How to implement this tricky scatter?

Suppose I have a tensor A = [row, col], for example:

 tensor([[1, 1, 1, 1, 1, 1, 1, 1, 1],
         [1, 1, 1, 1, 1, 1, 1, 1, 1],
         [1, 1, 1, 1, 1, 1, 1, 1, 1]])

Now, the values in some of rows of A will be modified to value 0.
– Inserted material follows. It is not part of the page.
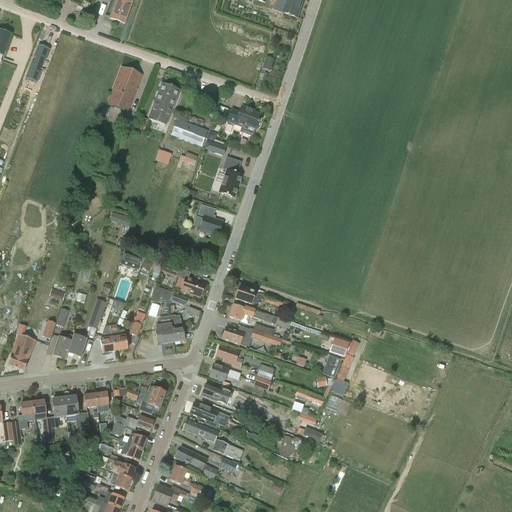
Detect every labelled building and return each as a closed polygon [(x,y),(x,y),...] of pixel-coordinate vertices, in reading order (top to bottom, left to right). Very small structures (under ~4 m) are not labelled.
[(139,0),(115,0),(109,19),(124,24),(133,0),(138,2),(139,0)] [(302,0),(286,0),(282,13),(297,17),(302,0)] [(0,57),(2,58),(4,52),(10,36),(0,31),(0,57)] [(25,79),(35,84),(39,73),(38,72),(42,61),(44,62),(48,51),(37,46),(33,57),(35,58),(33,64),(31,63),(25,79)] [(262,69),(266,70),(268,71),(272,59),(266,57),(262,69)] [(121,69),(106,106),(127,114),(141,77),(121,69)] [(179,91),(161,84),(147,120),(165,127),(179,91)] [(227,123),(246,130),(245,132),(253,135),(255,130),(256,130),(257,130),(260,123),(258,123),(261,116),(253,113),(254,111),(253,111),(253,112),(249,111),(250,110),(241,107),(239,113),(231,110),(227,123)] [(147,121),(141,119),(137,130),(143,132),(147,121)] [(206,132),(176,121),(170,136),(200,148),(206,132)] [(206,141),(214,144),(217,135),(208,132),(206,141)] [(225,149),(206,142),(203,151),(223,157),(225,149)] [(170,155),(159,151),(156,162),(166,166),(170,155)] [(182,163),(193,168),(197,158),(185,154),(182,163)] [(226,171),(218,194),(233,199),(241,176),(236,174),(240,163),(226,158),(222,170),(226,171)] [(214,211),(201,206),(198,216),(202,217),(198,231),(217,237),(222,223),(214,220),(214,217),(212,217),(214,211)] [(113,213),(110,221),(130,228),(132,220),(113,213)] [(124,253),(119,266),(137,272),(137,270),(140,271),(143,260),(124,253)] [(163,265),(175,269),(178,261),(166,257),(163,265)] [(163,265),(161,272),(174,277),(177,270),(163,265)] [(151,279),(157,281),(157,280),(162,268),(155,266),(151,279)] [(204,285),(186,278),(181,292),(200,299),(204,285)] [(170,302),(173,295),(171,294),(171,293),(156,288),(150,302),(169,304),(170,302)] [(255,294),(239,288),(235,300),(251,305),(255,294)] [(51,297),(64,301),(66,293),(54,289),(51,297)] [(173,294),(170,302),(184,307),(187,299),(173,294)] [(266,296),(263,303),(281,309),(281,308),(283,309),(285,303),(266,296)] [(113,301),(110,309),(122,313),(125,306),(113,301)] [(89,326),(97,329),(105,304),(99,302),(96,310),(95,310),(89,326)] [(241,321),(247,323),(249,317),(263,322),(265,316),(254,312),(244,309),(244,310),(233,306),(229,318),(241,322),(241,321)] [(55,324),(55,326),(63,328),(68,312),(60,310),(55,324)] [(147,326),(141,324),(144,317),(142,317),(143,313),(137,311),(128,335),(136,338),(138,333),(144,335),(147,326)] [(169,317),(169,320),(173,344),(184,342),(181,321),(180,321),(179,317),(175,318),(174,317),(169,317)] [(159,328),(154,329),(156,344),(162,343),(162,345),(173,344),(169,320),(159,322),(159,328)] [(54,325),(55,326),(55,324),(47,322),(42,337),(49,340),(54,325)] [(251,324),(250,329),(272,336),(273,331),(268,329),(268,330),(251,324)] [(116,326),(110,327),(114,353),(127,351),(125,336),(117,337),(116,326)] [(114,353),(110,327),(105,328),(106,333),(105,333),(106,339),(99,340),(102,355),(114,353)] [(246,336),(225,329),(222,340),(240,345),(240,346),(242,347),(245,346),(246,340),(245,338),(246,336)] [(272,336),(250,329),(247,338),(259,342),(259,341),(269,344),(272,336)] [(65,361),(67,354),(71,342),(70,342),(72,337),(65,335),(64,340),(57,338),(51,356),(65,361)] [(72,337),(70,342),(71,342),(67,354),(80,358),(87,340),(73,335),(72,337)] [(35,342),(18,336),(10,356),(11,356),(7,366),(23,372),(27,362),(35,342)] [(334,339),(329,353),(343,357),(348,344),(334,339)] [(347,353),(335,380),(343,384),(349,371),(348,371),(353,359),(352,359),(353,356),(354,356),(359,345),(352,341),(347,353)] [(238,354),(219,348),(216,358),(225,361),(224,363),(234,366),(238,367),(239,362),(236,360),(238,354)] [(300,356),(296,364),(304,367),(308,359),(300,356)] [(328,356),(321,375),(333,379),(340,361),(328,356)] [(273,370),(259,365),(256,375),(270,380),(273,370)] [(240,375),(212,366),(207,379),(223,385),(226,379),(237,383),(240,375)] [(270,381),(256,376),(252,386),(267,391),(270,381)] [(220,391),(205,385),(201,397),(216,402),(220,391)] [(164,393),(149,387),(147,392),(146,391),(141,403),(146,405),(158,410),(164,393)] [(138,395),(128,391),(125,398),(135,402),(138,395)] [(302,393),(296,391),(294,398),(300,400),(301,398),(321,405),(323,400),(302,393)] [(96,408),(97,412),(97,414),(108,412),(108,407),(106,393),(94,395),(96,408)] [(84,410),(96,408),(94,395),(83,396),(84,410)] [(75,398),(63,399),(65,412),(77,410),(75,398)] [(53,418),(53,419),(56,419),(61,418),(60,413),(65,412),(63,399),(51,401),(53,414),(53,418)] [(295,401),(293,410),(303,412),(305,404),(295,401)] [(50,419),(44,419),(44,415),(45,415),(43,402),(32,404),(34,422),(42,421),(45,445),(52,444),(51,430),(50,419)] [(21,417),(17,417),(18,424),(34,422),(32,404),(20,405),(21,417)] [(218,414),(194,404),(190,414),(214,425),(225,430),(230,418),(237,421),(239,416),(227,411),(225,417),(218,414)] [(114,413),(122,416),(124,409),(116,406),(114,413)] [(301,413),(299,421),(316,426),(319,418),(301,413)] [(83,435),(82,427),(81,415),(74,416),(77,436),(83,435)] [(114,416),(114,423),(125,427),(134,431),(136,428),(149,433),(153,423),(138,417),(137,422),(126,418),(125,421),(114,416)] [(53,418),(50,419),(51,430),(58,429),(56,419),(53,419),(53,418)] [(218,433),(186,421),(182,431),(215,444),(212,451),(239,462),(243,452),(228,446),(216,441),(215,441),(218,433)] [(18,423),(11,424),(13,442),(14,446),(20,445),(18,423)] [(113,427),(111,427),(107,432),(110,433),(110,434),(121,438),(125,427),(114,423),(114,424),(113,427)] [(5,443),(13,442),(11,424),(2,425),(5,443)] [(107,432),(111,427),(109,428),(109,425),(105,425),(99,425),(100,437),(101,437),(105,432),(107,432)] [(307,427),(304,435),(321,441),(324,434),(307,427)] [(130,434),(126,445),(142,451),(146,440),(134,435),(134,436),(130,434)] [(243,435),(241,440),(251,445),(254,439),(243,435)] [(278,445),(277,446),(276,447),(276,449),(276,450),(276,451),(277,454),(280,455),(282,456),(285,455),(287,453),(288,452),(290,452),(291,452),(292,452),(292,450),(293,450),(296,449),(298,446),(298,443),(296,440),(293,438),(290,438),(287,440),(286,439),(285,438),(284,437),(282,437),(281,438),(280,439),(279,440),(279,441),(279,443),(278,445)] [(120,442),(118,447),(122,449),(119,455),(138,462),(142,451),(126,445),(120,442)] [(62,459),(60,445),(44,447),(38,447),(33,462),(45,460),(45,461),(62,459)] [(193,454),(181,449),(179,452),(178,451),(174,459),(201,471),(204,465),(206,461),(193,454)] [(236,466),(222,459),(218,468),(232,474),(236,466)] [(103,470),(108,472),(114,474),(118,476),(130,481),(135,470),(123,465),(123,466),(107,460),(103,470)] [(204,465),(201,471),(200,473),(211,479),(215,470),(204,465)] [(181,486),(182,484),(189,487),(189,486),(193,488),(191,493),(206,499),(209,491),(190,484),(191,480),(189,479),(190,474),(186,472),(175,467),(170,482),(181,486)] [(95,478),(85,474),(84,479),(93,483),(95,478)] [(126,492),(130,481),(118,476),(116,482),(111,480),(110,485),(114,487),(126,492)] [(19,479),(16,489),(21,491),(24,481),(19,479)] [(58,485),(50,482),(46,492),(55,495),(58,485)] [(173,492),(157,486),(151,502),(167,509),(172,495),(185,500),(187,494),(174,489),(173,492)] [(123,499),(111,495),(106,493),(104,500),(98,498),(97,502),(119,510),(123,499)] [(92,511),(118,511),(119,510),(97,502),(86,498),(84,502),(94,506),(92,511)]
I have a index tensor B specifying which column the value should be modified and a ‘indicator’ tensor C indicating which row (the row in C with value 1) should be modified. For example, C = [[1], [0], [1]] and B = [[1], [7]] are saying that the first row and the last row of and the corresponding column 1 and 7 of A will be changed to value 0:

 tensor([[1, 0, 1, 1, 1, 1, 1, 1, 1],
         [1, 1, 1, 1, 1, 1, 1, 1, 1],
         [1, 1, 1, 1, 1, 1, 1, 0, 1]])

How should I do this using pytorch?

Since slicing will yield in-place result, I would prefer inplement it using scatter.

This code should work:

x = torch.tensor([[1, 1, 1, 1, 1, 1, 1, 1, 1],
                  [1, 1, 1, 1, 1, 1, 1, 1, 1],
                  [1, 1, 1, 1, 1, 1, 1, 1, 1]])

C = torch.tensor([[1], [0], [1]]).squeeze(1).nonzero().squeeze(1)
B = torch.tensor([[1], [7]]).squeeze(1)
x[C, B] = 0
print(x)

Note that I kept your original shapes and had to use the squeeze operations. If you could create the indices in the expected shape, you could of course remove them.
Also, I’ve converted the bool index mask C to a value index in order to be able to use C and B together.